#### [What to do]
Your answer should be every line with the word "down", copied from the data below.

-- Working data follows --

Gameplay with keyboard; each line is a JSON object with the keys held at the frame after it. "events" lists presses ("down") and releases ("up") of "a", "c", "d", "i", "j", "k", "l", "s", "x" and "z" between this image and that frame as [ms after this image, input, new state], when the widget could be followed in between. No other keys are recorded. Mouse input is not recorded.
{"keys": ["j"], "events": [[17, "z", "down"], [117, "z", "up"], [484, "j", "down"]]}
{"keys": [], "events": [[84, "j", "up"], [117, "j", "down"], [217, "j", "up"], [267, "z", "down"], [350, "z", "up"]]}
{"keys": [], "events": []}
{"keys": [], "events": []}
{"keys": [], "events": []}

-- Working data concluded --
-- Working data follows --

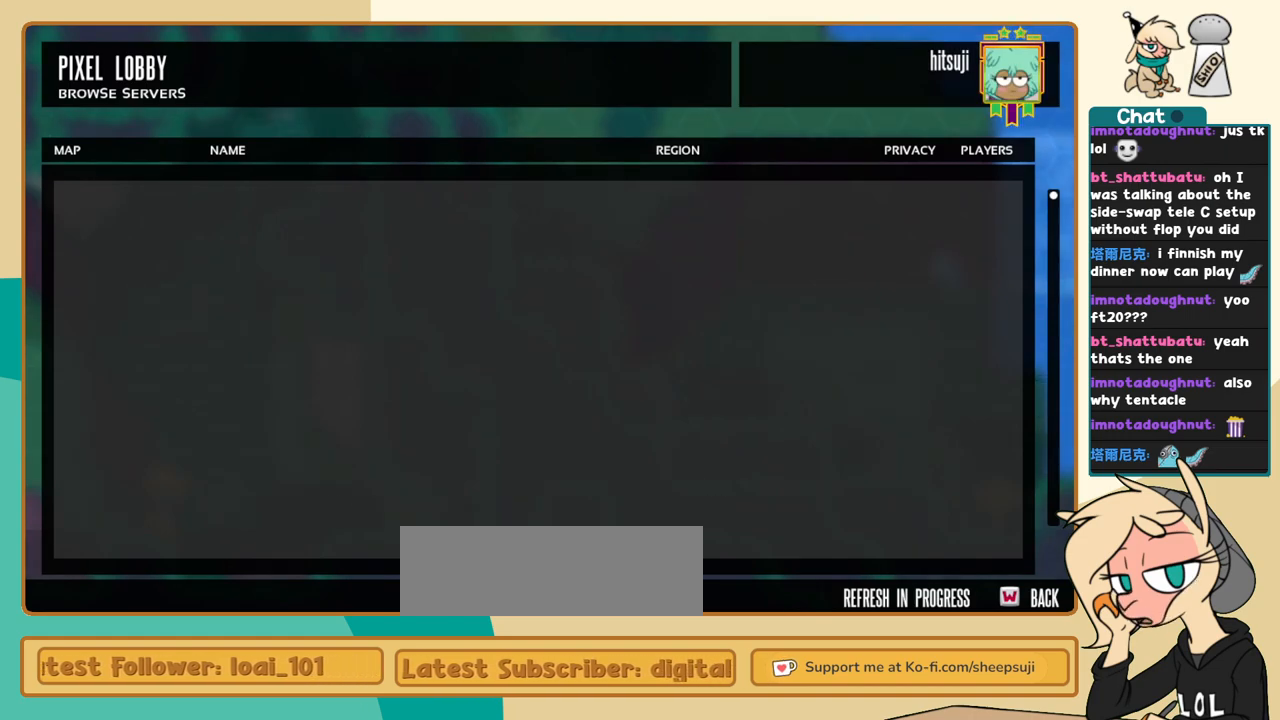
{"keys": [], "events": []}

-- Working data concluded --

#### [Answer area]
Gameplay with keyboard; each line is a JSON object with the keys held at the frame after it. "events" lists presses ("down") and releases ("up") of "a", "c", "d", "i", "j", "k", "l", "s", "x" and "z" between this image and that frame as [ms after this image, input, new state], when the widget could be followed in between. No other keys are recorded. Mouse input is not recorded.
{"keys": ["j"], "events": [[17, "z", "down"], [117, "z", "up"], [484, "j", "down"]]}
{"keys": [], "events": [[84, "j", "up"], [117, "j", "down"], [217, "j", "up"], [267, "z", "down"], [350, "z", "up"]]}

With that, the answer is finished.